OAuth 2.1 is the recommended framework for secure access to MCP servers, and the OAuth 2.1 Authorization Code flow with PKCE should be used for secure token issuance and validation.
From Pattern to Platform
Obot MCP Gateway is the open-source realization of this architecture. It handles OAuth for all connected servers centrally, stores credentials outside the model’s context window, enforces per-tool access policies across agent sessions, and maintains the audit logs that compliance frameworks require. During the OAuth authorization process, a consent screen is presented to users, allowing them to explicitly approve the requested scopes before an access token is issued by the authorization server. Where Factorly runs on one developer’s laptop and a Docker sandbox scopes one environment, Obot MCP Gateway operates at the organizational layer, giving security teams the aggregate visibility that individual tools cannot compose into.
A developer building on Obot does not need to solve MCP authentication from scratch, manage credential injection manually, or hope that every teammate remembers to configure their local vault. The governance is built into the platform they are building on. Capability-level permission scoping, Identity and Access Management (IAM), and Zero Trust architecture are enforced to align user roles and AI agents with specific tool capabilities and to secure direct pathways for AI connections, the same criteria that differentiate the best MCP gateways for enterprise teams as this ecosystem matures.
Try It Before the Window Closes
Practitioners are already patching the gap by hand. Enterprises scaling MCP deployments will inherit those patches, or something worse, unless purpose-built infrastructure is in place first.
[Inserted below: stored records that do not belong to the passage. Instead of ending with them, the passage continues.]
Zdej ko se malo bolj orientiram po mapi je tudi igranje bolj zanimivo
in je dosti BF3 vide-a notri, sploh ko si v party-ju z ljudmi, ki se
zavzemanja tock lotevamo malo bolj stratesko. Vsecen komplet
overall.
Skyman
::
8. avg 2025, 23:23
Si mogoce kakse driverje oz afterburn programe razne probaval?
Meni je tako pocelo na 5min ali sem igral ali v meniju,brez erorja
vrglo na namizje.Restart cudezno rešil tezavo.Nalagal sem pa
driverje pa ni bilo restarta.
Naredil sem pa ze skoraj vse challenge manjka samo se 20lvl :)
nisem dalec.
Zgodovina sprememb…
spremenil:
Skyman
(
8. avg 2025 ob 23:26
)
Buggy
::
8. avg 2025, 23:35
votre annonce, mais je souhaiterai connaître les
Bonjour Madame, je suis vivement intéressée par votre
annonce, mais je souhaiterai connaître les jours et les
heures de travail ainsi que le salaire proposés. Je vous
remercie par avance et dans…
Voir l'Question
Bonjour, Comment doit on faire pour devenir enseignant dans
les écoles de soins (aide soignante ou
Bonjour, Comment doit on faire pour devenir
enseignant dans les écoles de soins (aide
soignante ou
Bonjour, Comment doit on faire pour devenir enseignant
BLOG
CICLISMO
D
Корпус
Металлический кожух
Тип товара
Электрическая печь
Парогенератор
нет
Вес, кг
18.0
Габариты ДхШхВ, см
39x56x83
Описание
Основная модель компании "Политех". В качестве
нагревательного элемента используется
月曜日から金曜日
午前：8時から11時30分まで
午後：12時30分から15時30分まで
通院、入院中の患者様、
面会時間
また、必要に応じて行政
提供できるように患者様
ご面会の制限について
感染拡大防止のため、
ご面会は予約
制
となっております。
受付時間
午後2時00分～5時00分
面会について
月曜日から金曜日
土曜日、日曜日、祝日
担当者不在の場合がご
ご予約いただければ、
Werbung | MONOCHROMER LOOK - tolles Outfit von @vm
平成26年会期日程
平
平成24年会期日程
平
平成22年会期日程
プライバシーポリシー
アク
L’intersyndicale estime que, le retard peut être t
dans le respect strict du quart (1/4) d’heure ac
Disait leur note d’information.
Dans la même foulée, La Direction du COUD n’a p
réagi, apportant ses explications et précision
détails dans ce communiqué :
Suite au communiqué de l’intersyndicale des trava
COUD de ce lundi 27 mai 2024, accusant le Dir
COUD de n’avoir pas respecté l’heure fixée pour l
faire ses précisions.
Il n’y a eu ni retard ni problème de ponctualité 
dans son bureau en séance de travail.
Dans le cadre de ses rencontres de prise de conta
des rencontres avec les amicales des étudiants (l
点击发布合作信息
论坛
Obot’s MCP server catalog is the practical starting point. Browse the available integrations, connect your first server through the gateway, and see what credential governance looks like when it is designed in rather than bolted on. The gateway can also integrate with existing APIs, allowing organizations to centralize security management and ensure consistency across multiple MCP servers. See the following diagram for an illustration of how the integration process works.
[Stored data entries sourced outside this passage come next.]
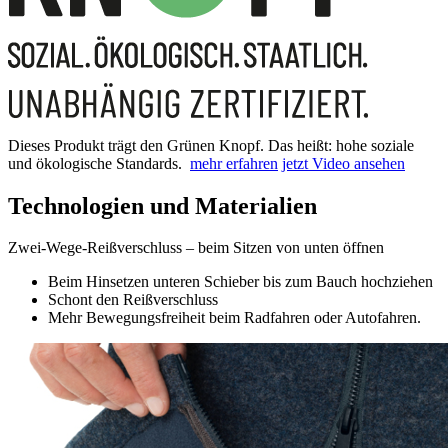
Dieses Produkt trägt den Grünen Knopf. Das heißt: hohe soziale
und ökologische Standards.
mehr erfahren
jetzt Video ansehen
Technologien und Materialien
Zwei-Wege-Reißverschluss – beim Sitzen von unten öffnen
Beim Hinsetzen unteren Schieber bis zum Bauch hochziehen
Schont den Reißverschluss
Mehr Bewegungsfreiheit beim Radfahren oder Autofahren.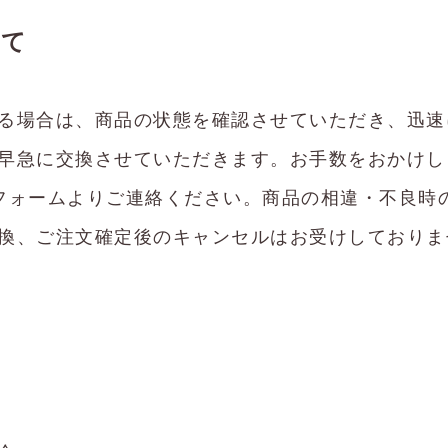
いて
る場合は、商品の状態を確認させていただき、迅速
早急に交換させていただきます。お手数をおかけし
フォームよりご連絡ください。商品の相違・不良時
換、ご注文確定後のキャンセルはお受けしておりま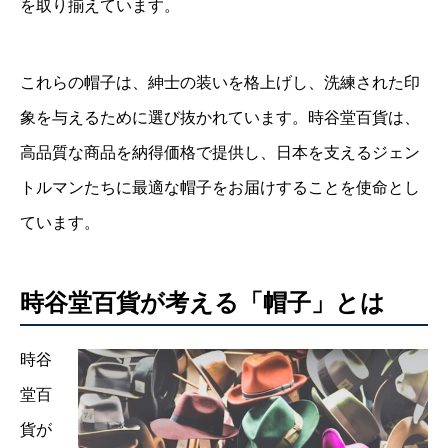
を取り揃えています。
これらの帽子は、紳士の装いを格上げし、洗練された印
象を与えるために選び抜かれています。時谷堂百貨は、
高品質な商品を納得価格で提供し、日本を支えるジェン
トルマンたちに最適な帽子をお届けすることを使命とし
ています。
時谷堂百貨が考える「帽子」とは
時谷
堂百
貨が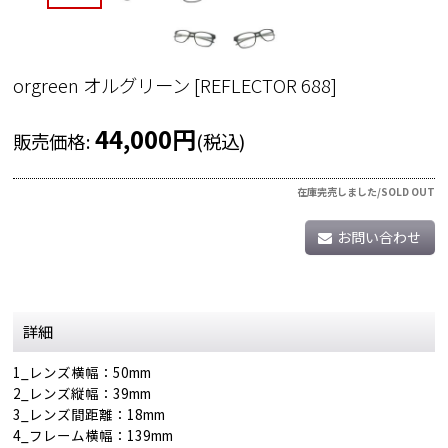
orgreen オルグリーン
[
REFLECTOR 688
]
44,000
円
販売価格
:
(税込)
在庫完売しました/SOLD OUT
お問い合わせ
詳細
1_レンズ横幅：50mm
2_レンズ縦幅：39mm
3_レンズ間距離：18mm
4_フレーム横幅：139mm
MCP security can also streamline compliance with regulatory standards by providing immutable audit trails and anomaly detection, and broader learning resources on MCP gateways, authentication, and catalogs are emerging to help teams adopt these patterns correctly the first time.
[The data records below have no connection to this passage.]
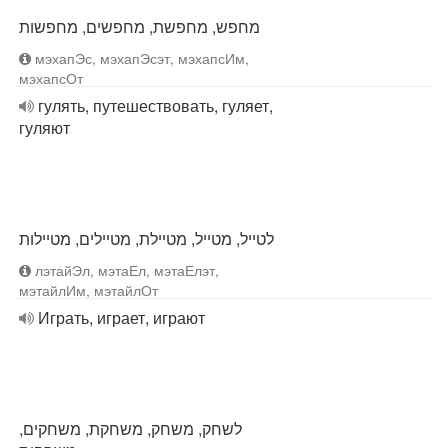
מחפש, מחפשת, מחפשים, מחפשות
мэхапЭс, мэхапЭсэт, мэхапсИм,
мэхапсОт
гулять, путешествовать, гуляет,
гуляют
לטייל, מטייל, מטיילת, מטיילים, מטיילות
лэтайЭл, мэтаЕл, мэтаЕлэт,
мэтайлИм, мэтайлОт
Играть, играет, играют
לשחק, משחק, משחקת, משחקים,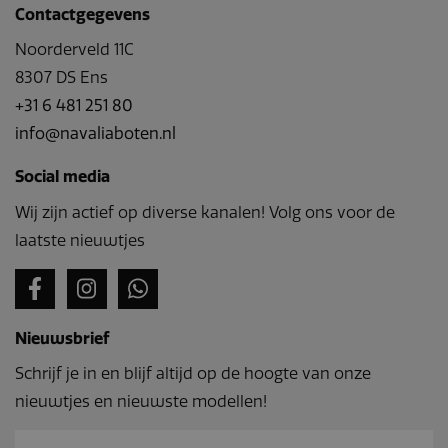
Contactgegevens
Noorderveld 11C
8307 DS Ens
+31 6 481 251 80
info@navaliaboten.nl
Social media
Wij zijn actief op diverse kanalen! Volg ons voor de
laatste nieuwtjes
Nieuwsbrief
Schrijf je in en blijf altijd op de hoogte van onze
nieuwtjes en nieuwste modellen!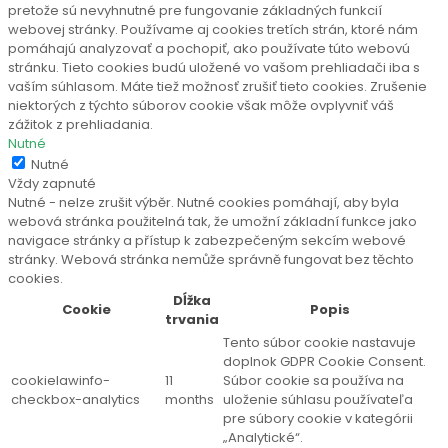
pretože sú nevyhnutné pre fungovanie základných funkcií
webovej stránky. Používame aj cookies tretích strán, ktoré nám
pomáhajú analyzovať a pochopiť, ako používate túto webovú
stránku. Tieto cookies budú uložené vo vašom prehliadači iba s
vaším súhlasom. Máte tiež možnosť zrušiť tieto cookies. Zrušenie
niektorých z týchto súborov cookie však môže ovplyvniť váš
zážitok z prehliadania.
Nutné
Nutné
Vždy zapnuté
Nutné - nelze zrušit výběr. Nutné cookies pomáhají, aby byla
webová stránka použitelná tak, že umožní základní funkce jako
navigace stránky a přístup k zabezpečeným sekcím webové
stránky. Webová stránka nemůže správně fungovat bez těchto
cookies.
Dĺžka
Cookie
Popis
trvania
Tento súbor cookie nastavuje
doplnok GDPR Cookie Consent.
cookielawinfo-
11
Súbor cookie sa používa na
checkbox-analytics
months
uloženie súhlasu používateľa
pre súbory cookie v kategórii
„Analytické“.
The Window Is Closing on MCP Credential Risk
The independent builders who shipped encrypted vaults, sandbox tooling, and transcript scanners this spring were signaling that the default MCP architecture has a structural problem that individual discipline cannot reliably fix. The community has already diagnosed the exposure. Enterprise security teams are next to notice.
Getting purpose-built MCP security infrastructure in place before that audit conversation happens is measurably easier than retrofitting governance after a breach surfaces what the config files contained all along. The Model Context Protocol (MCP) and its security framework provide a universal governance and control plane that enables safe connections between AI agents and enterprise data, addressing risks, attack vectors, and best practices for secure MCP authorization flows and server operations. The Obot MCP Gateway is where to start: centralized OAuth, credential vaulting, per-tool access policies, and unified audit logs, the control plane that homegrown tooling cannot compose into, built for the teams who need it to work at scale.